In its Talking Point last week titled “Upbeat Fed turns more hawkish on rates”, Schroders said the latest move means that its forecasts are in line with the Fed on interest rates for the rest of 2018, with hikes in September and December.
However, we only see two hikes in 2019 and expect the central bank to pause once rates reach 3%. In our view, the cumulative effect of higher interest rates and an ebbing of fiscal stimulus should be enough to cause the Fed to pause in its hiking cycle and take stock. We expect the economy to decelerate in the second half of 2019, such that 3% proves to be the peak
In local news…
Over the course of the holiday-shortened week, the Straits Times Index lost 80 points or about 2.3%. Volume was highest on Thursday, when 2.6 billion units worth S$2.1 billion were traded – almost twice the S$1.2b done on Wednesday.
On Wednesday, OCBC Investment Research said banking stocks have performed well this year, gaining 9% at the high as measured by the FTSE ST Financial Index.
The outlook is definitely improving with several quarters of improvement as allowances declined, NPLs (non-performing loans) plateaued and margins started to reverse up.

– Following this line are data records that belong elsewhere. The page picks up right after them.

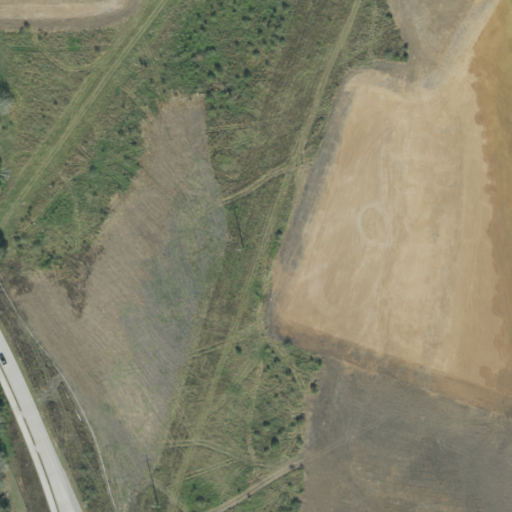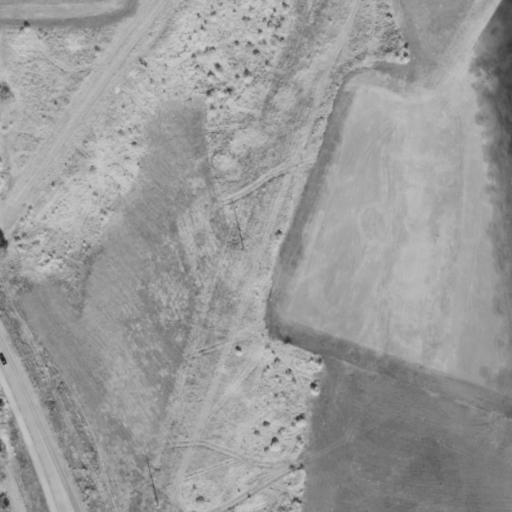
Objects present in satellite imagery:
road: (5, 312)
road: (55, 397)
road: (35, 432)
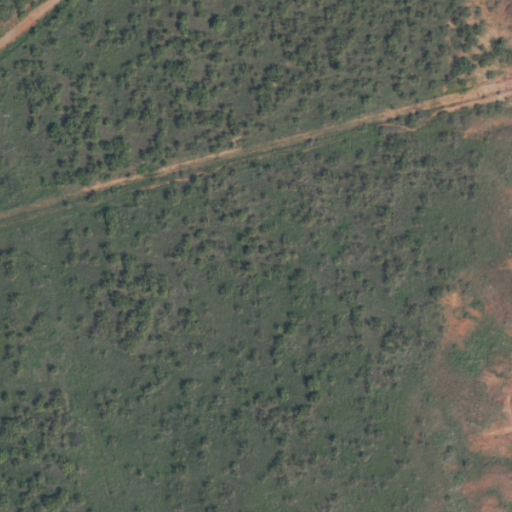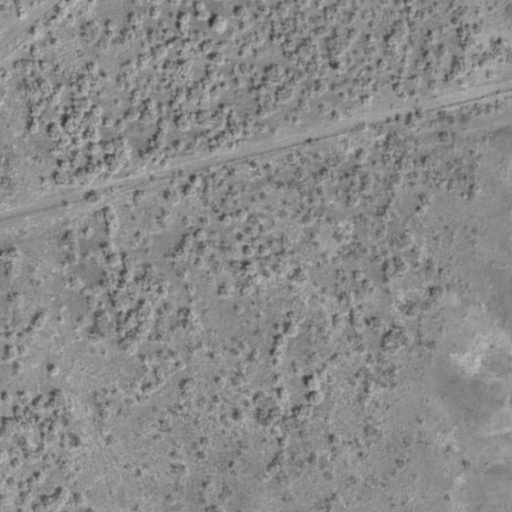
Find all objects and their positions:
road: (33, 31)
road: (31, 212)
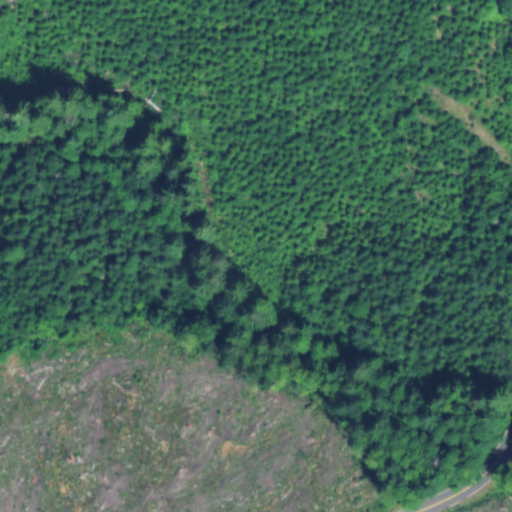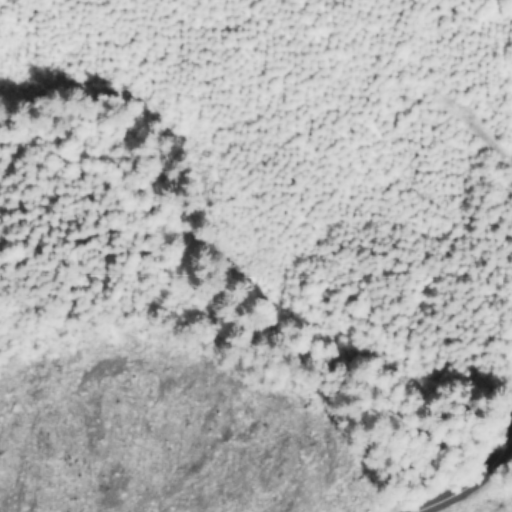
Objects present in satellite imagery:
road: (477, 469)
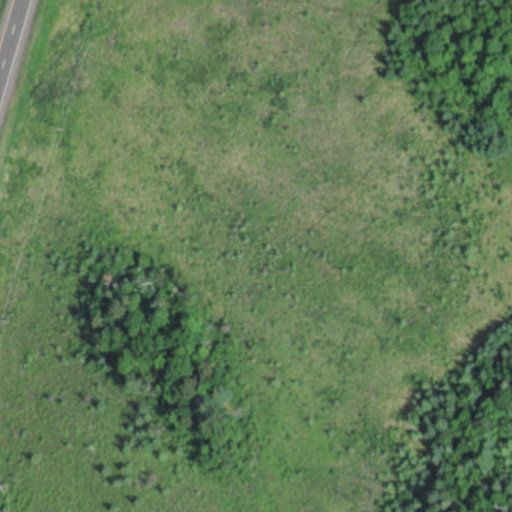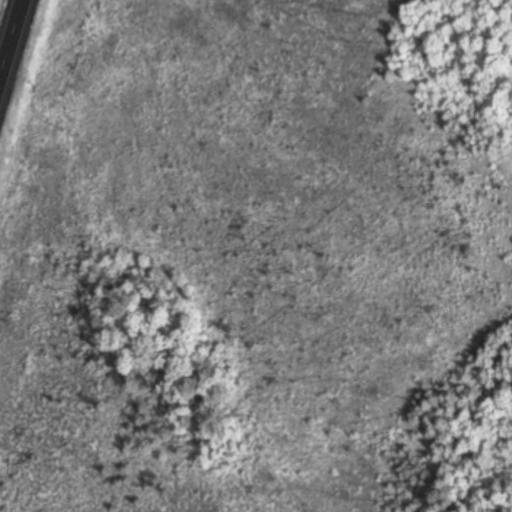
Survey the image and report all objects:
road: (11, 39)
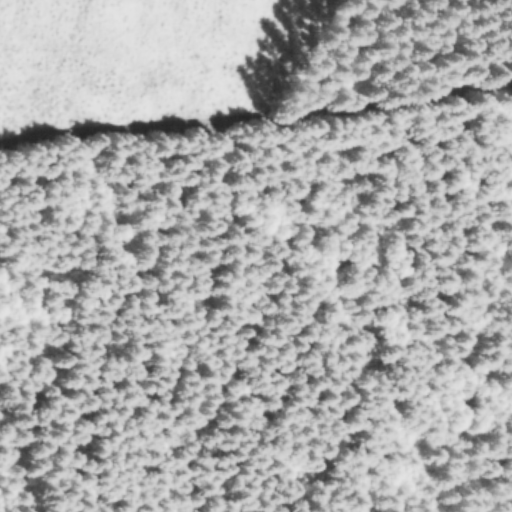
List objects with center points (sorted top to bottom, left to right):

Quarterly profitability trends have also shown good improvements in recent quarters. We think that the recent price weakness, partly due to the lull period in May and June, is an opportune time to accumulate said the broker, adding that DBS is its top pick while upgrading UOB to a “buy” with a S$31.02 fair value.
CIMB in an 8 June strategy note said it recently completed a marketing trip to Tokyo and Hong Kong, during which it found that investors with Singapore investment mandates stuck to a few tried-and-tested benchmark names, mainly DBS, OCBC, UOB, CD, VMS, CDL.
There was also interest in STE, KEP, SMM and Wilmar. Those with stock-picking mandates lamented the lack of high- conviction stocks with more than 30% returns that are reasonably priced. There were concerns over the banking space getting too crowded and risk of global fund flow exiting emerging Asean markets which could also have a negative spillover to Singapore
reported CIMB, adding that its top picks are DBS, KEP, STE, UOL, SingPost, ThaiBev, Sheng Siong, China Sunshine, mm2, Yongnam, Riverstone and Sunningdale.
Among the events to watch out for in the coming week is Hyflux’s High Court hearing on Tuesday, at which the company will seek a six-month extension of a moratorium on claims by its creditors.